### TEXTE FOURNI
■ ■ ■ ■ ■ ■ ■
CRITIQUES DE LIVRES
LA MONTAGNE A MAINS NUES
par René Desmaison
Flammarion, Paris
(Revue " La Montagne et Alpinisme" - No 84, Octobre 1971)
L'autobiographie n'est pas, en alpinisme, un genre littéraire facile. L'auteur est amené naturellement à une suite de récits de courses (les grandes courses qui justement justifient à ses yeux l'écriture du livre) et se trouve obligé d'éviter "l'attristante monotonie qu'engendre, pour Giancarlo de! Zotto, l'incessant retour des thèmes de la littérature alpine traditionnelle" (voir Alpinisme moderne). Aussi est-ce avec curiosité que l'on attend généralement un tel ouvrage : l'auteur aura-t-il réussi, non pas tellement à renouveler le genre, mais plutôt à faire que se dégage de ses récits sa propre personnalité dans toute son originalité ?
■ ■ ■ ■ ■ ■ ■
### LISTE
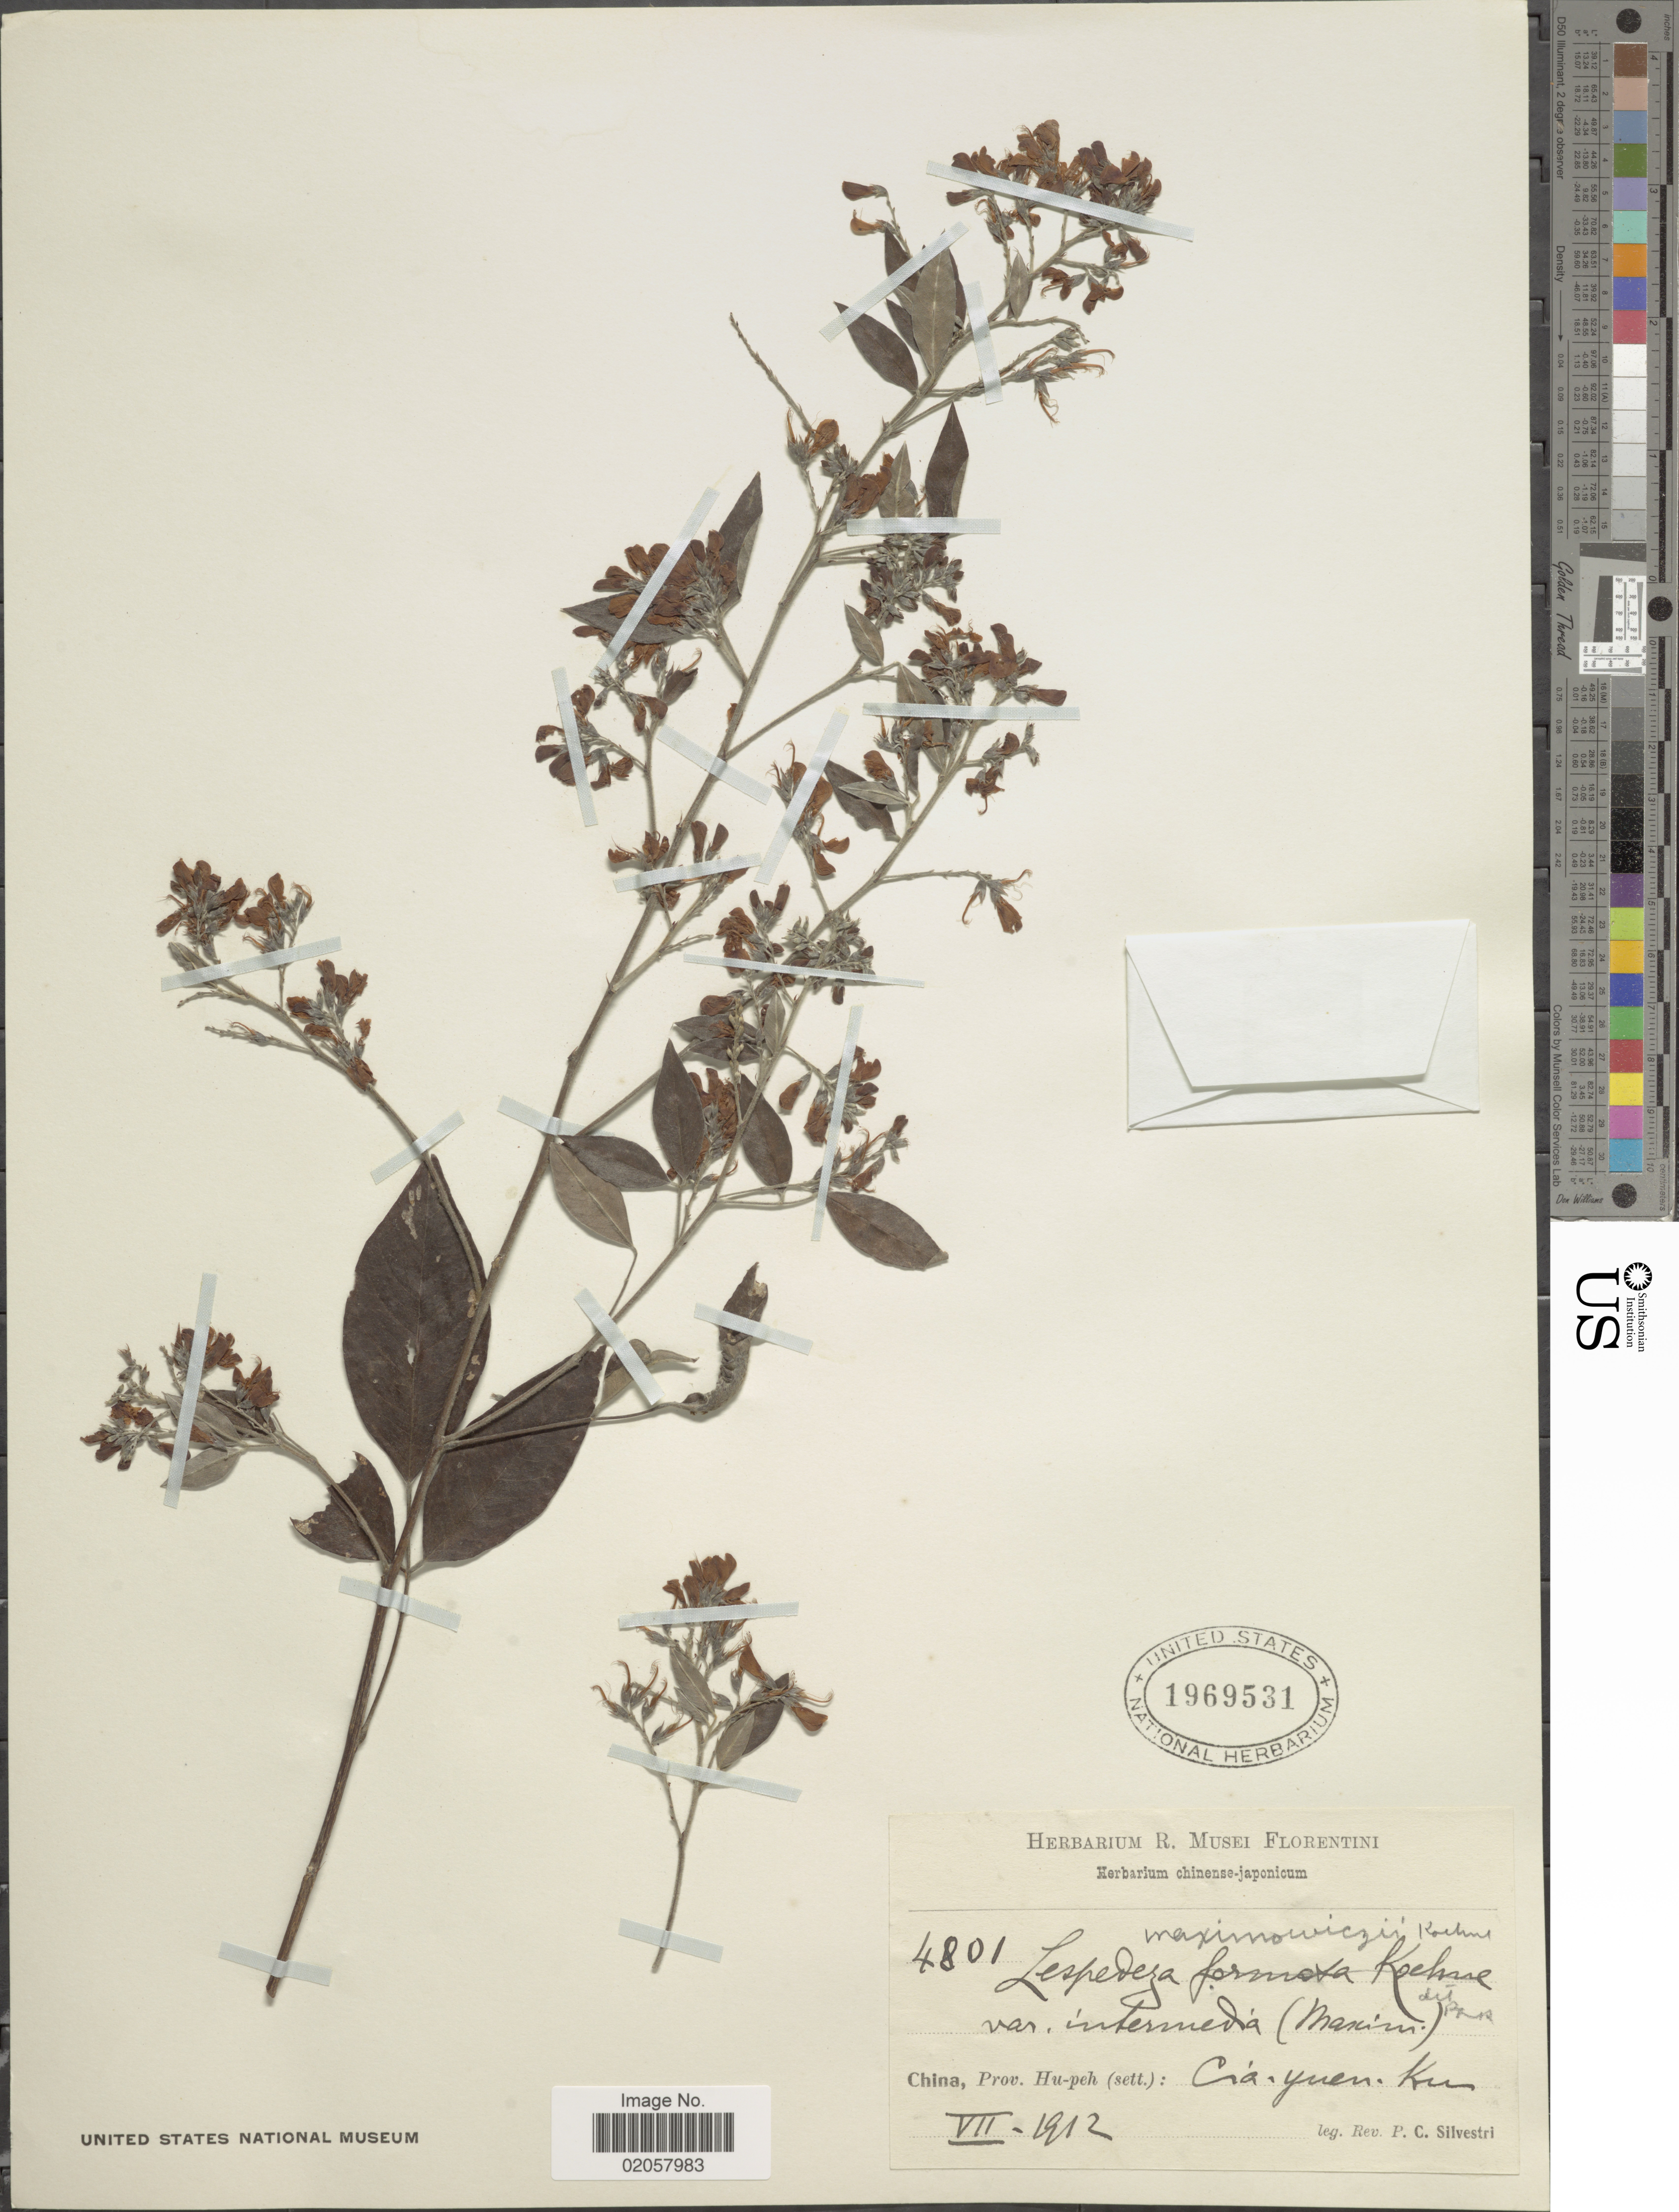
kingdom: Plantae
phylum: Tracheophyta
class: Magnoliopsida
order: Fabales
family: Fabaceae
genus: Lespedeza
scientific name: Lespedeza maximowiczi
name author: C.K. Schneid.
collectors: P. Silvestri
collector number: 4801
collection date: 1912-07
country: China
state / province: Hubei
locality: Hu-peh (sett.): ca-yuen-Ku [interpreted]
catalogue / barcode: US 1969531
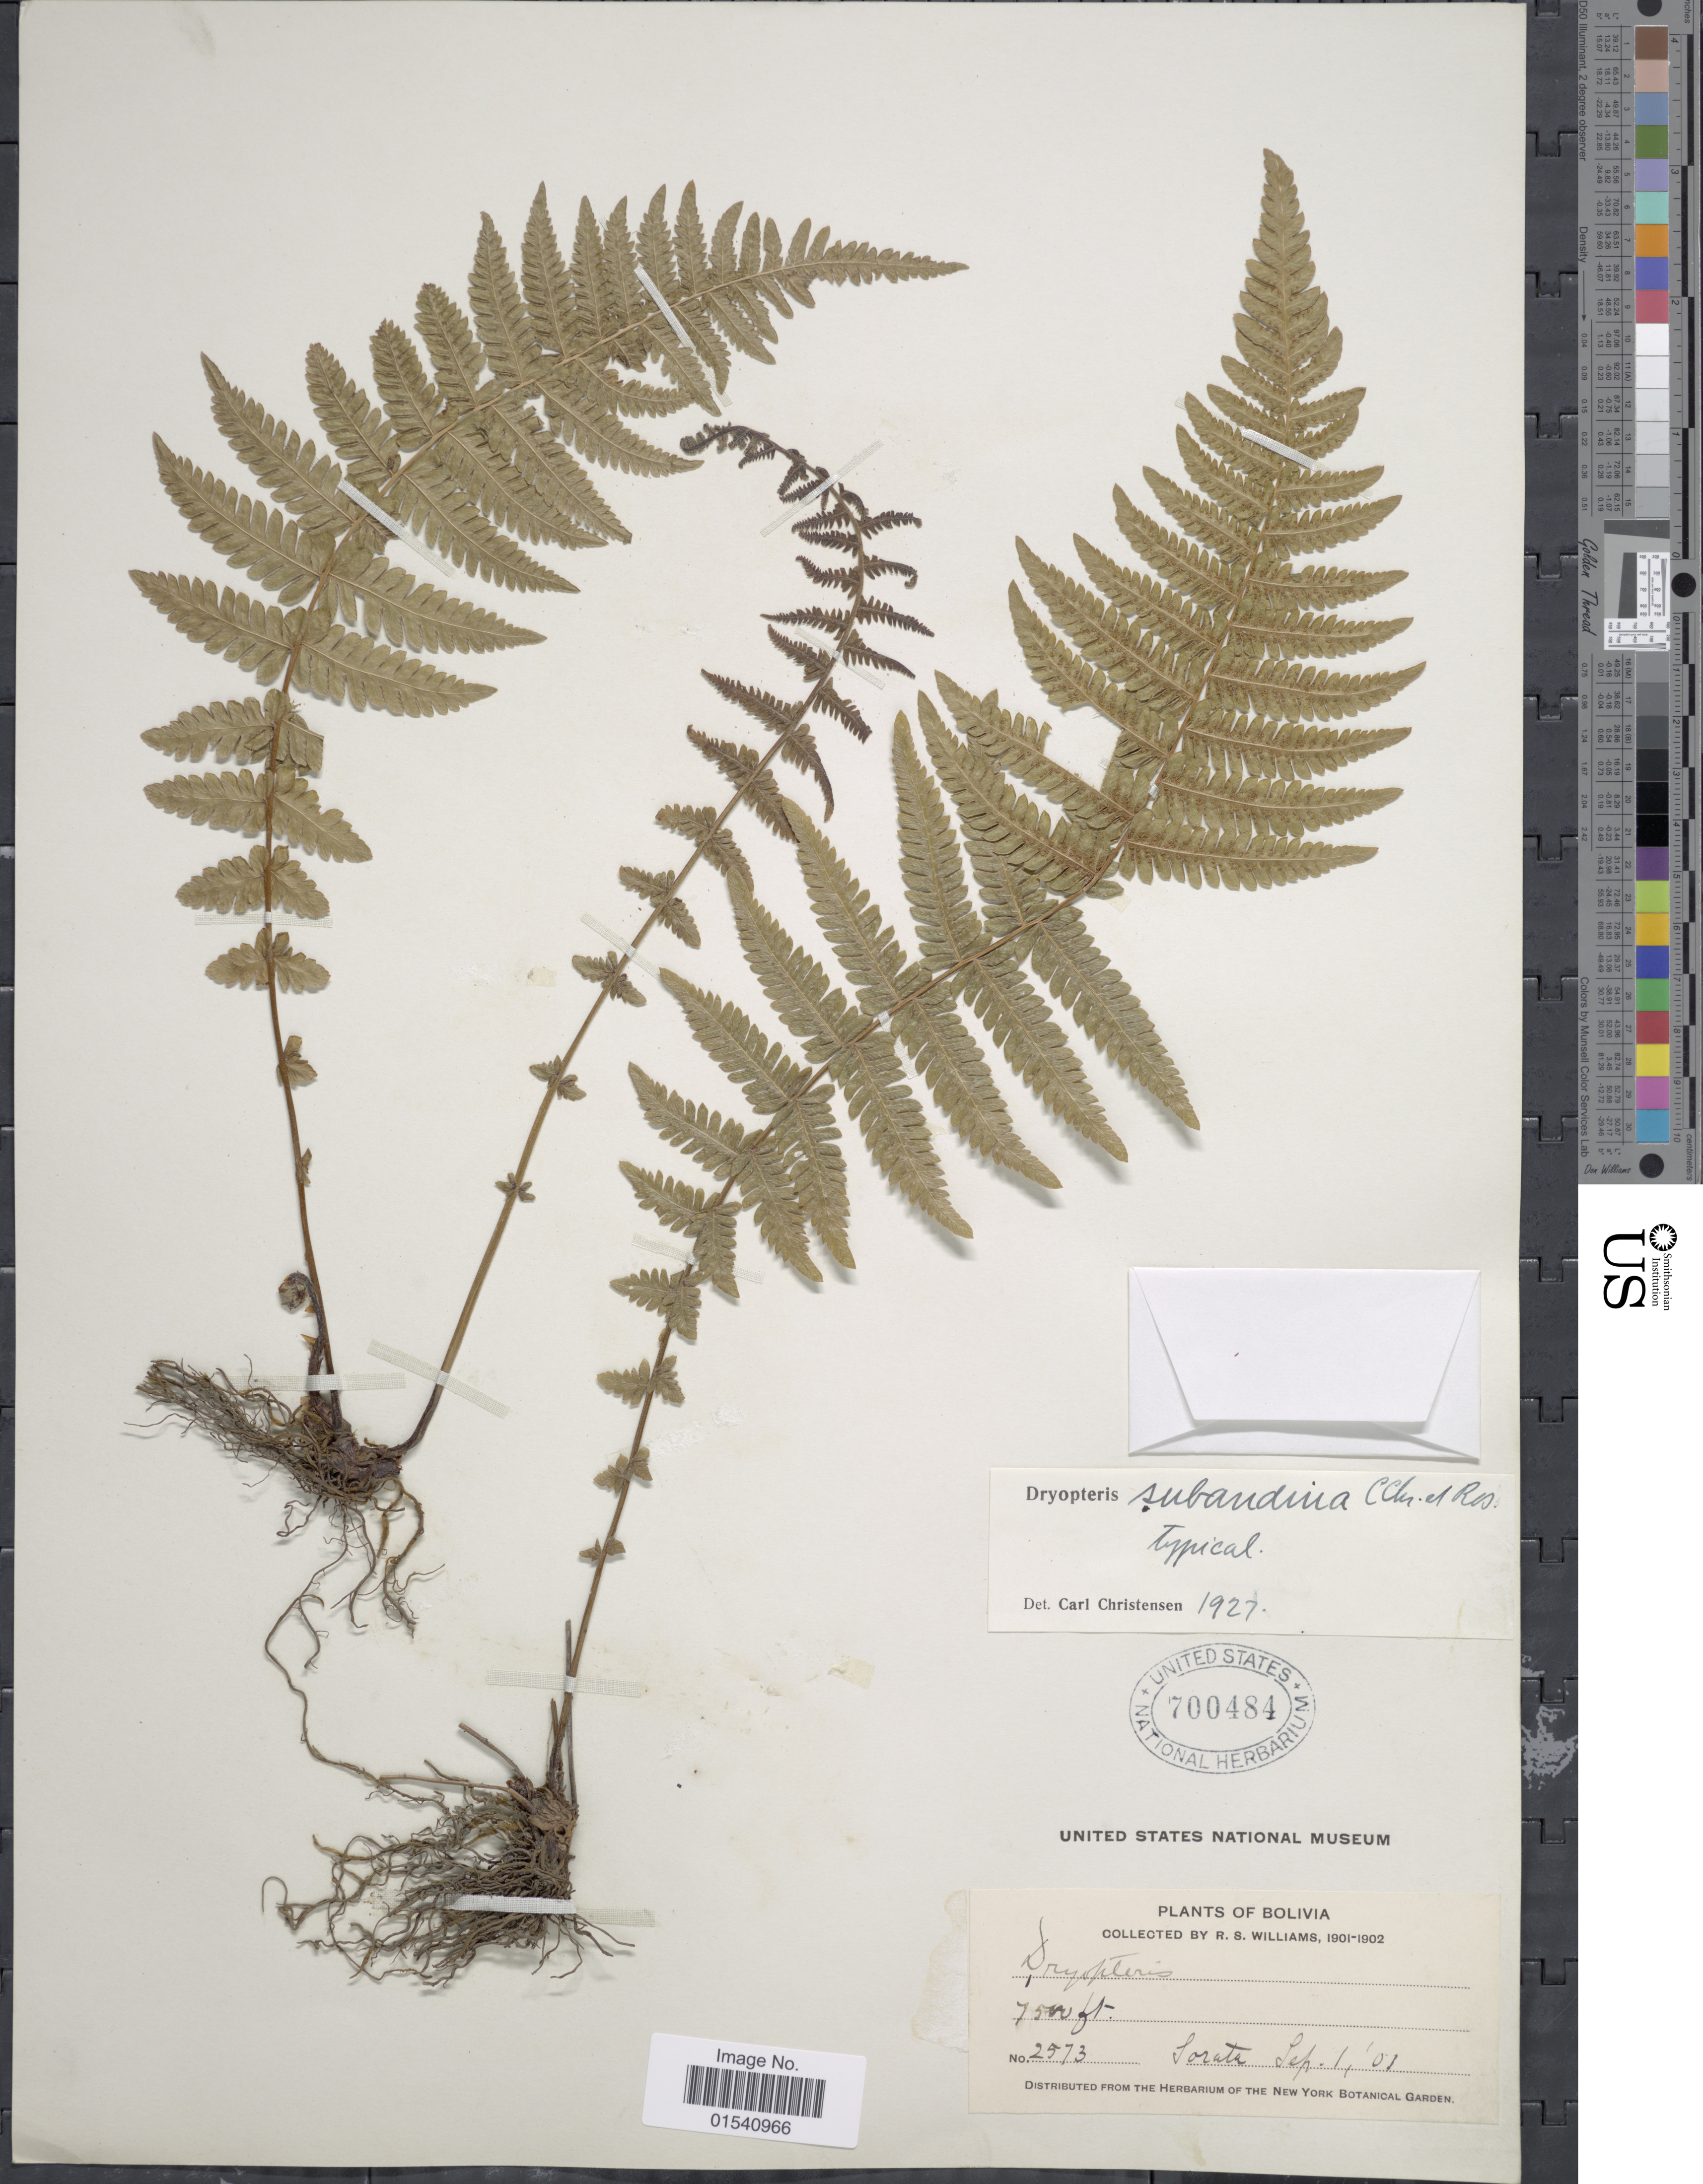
■ ■ ■ ■ ■ ■ ■
### EXERCICES À RÉALISER
[A] D'après la critique de « La Montagne à mains nues », quel éditeur a publié le livre ?
[B] Recopiez le passage de la critique de « La Montagne à mains nues » qui commence par « CRITIQUES DE LIVRES » et se termine par « son originalité ? ».
[C] Reprenez la critique de « La Montagne à mains nues » là où elle s'interrompt et poursuivez-la.
Ces entrées proviennent d'une autre source.

### RÉSULTATS ATTENDUS
[A] Flammarion, à Paris.

[B]
CRITIQUES DE LIVRES
LA MONTAGNE A MAINS NUES
par René Desmaison
Flammarion, Paris
(Revue " La Montagne et Alpinisme" - No 84, Octobre 1971)
L'autobiographie n'est pas, en alpinisme, un genre littéraire facile. L'auteur est amené naturellement à une suite de récits de courses (les grandes courses qui justement justifient à ses yeux l'écriture du livre) et se trouve obligé d'éviter "l'attristante monotonie qu'engendre, pour Giancarlo de! Zotto, l'incessant retour des thèmes de la littérature alpine traditionnelle" (voir Alpinisme moderne). Aussi est-ce avec curiosité que l'on attend généralement un tel ouvrage : l'auteur aura-t-il réussi, non pas tellement à renouveler le genre, mais plutôt à faire que se dégage de ses récits sa propre personnalité dans toute son originalité ?

[C]
Le début de La montagne à mains nues laisse d'abord le lecteur vaguement insatisfait. La publicité faite lors de la parution permettait d'attendre un ouvrage presque parfait. Mais des noms propres "écorchés", un style qui par endroits aurait gagné à être revu, des clichés qu'une relecture "à froid" aurait permis de supprimer donnent l'impression d'une hâte toute commerciale que la petite histoire de l'ouvrage ne dément pas formellement.
Peut être, en ce cas, aurait-il mieux valu éloigner ce livre du climat de polémique qui a entouré sa sortie. Le chapitre d'introduction, au contraire, l'y plonge complètement, et dès la première page. En donnant sa propre version du sauvetage du Dru et en laissant croire qu'il entend ainsi se justifier, René Desmaison perd le bénéfice d'un mépris affiché pour les critiques.
La suite de l'ouvrage peut être divisée en deux parties : avant et après la mort de Jean Couzy, c'est à dire des premières escalades de Desmaison jusqu'à l'éperon nord de la pointe Marguerite, puis de 1958 à aujourd'hui.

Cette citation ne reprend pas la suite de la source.